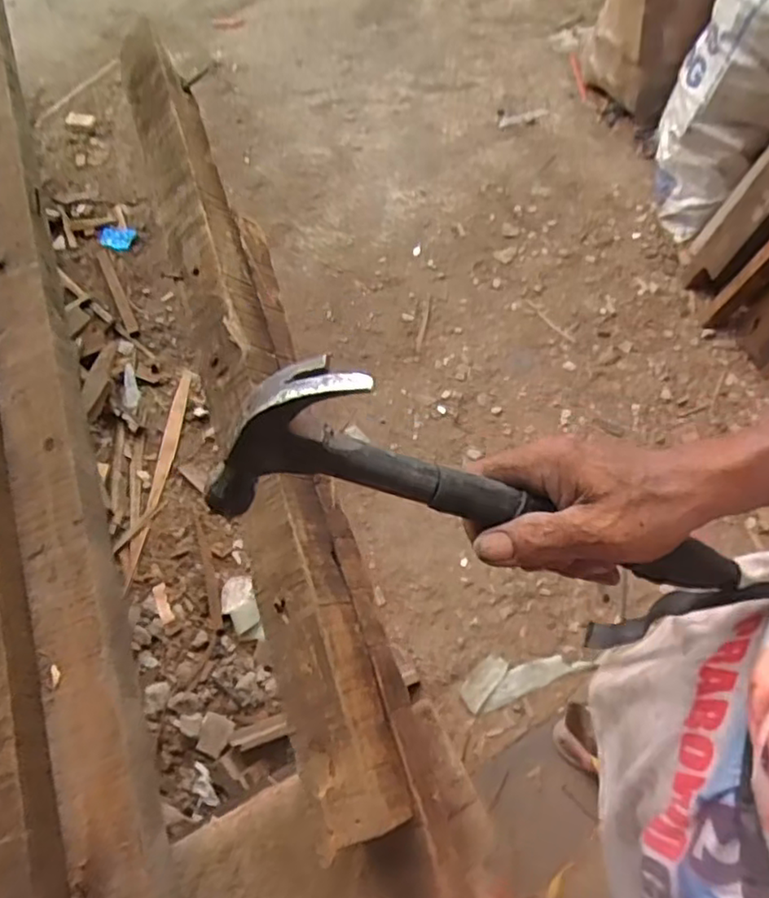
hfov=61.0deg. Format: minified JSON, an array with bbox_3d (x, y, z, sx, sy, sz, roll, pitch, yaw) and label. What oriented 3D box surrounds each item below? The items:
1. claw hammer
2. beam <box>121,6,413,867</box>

--

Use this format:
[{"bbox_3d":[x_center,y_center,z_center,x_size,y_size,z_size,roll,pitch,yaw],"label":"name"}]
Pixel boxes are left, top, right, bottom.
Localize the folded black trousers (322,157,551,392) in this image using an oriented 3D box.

To do: Return word for word the lines above from the line with "Pixel boxes are left, top, right, bottom." to the line with "Localize the folded", including both and leaving out all others.

Exercise result:
Pixel boxes are left, top, right, bottom.
Localize the folded black trousers (322,157,551,392) in this image using an oriented 3D box.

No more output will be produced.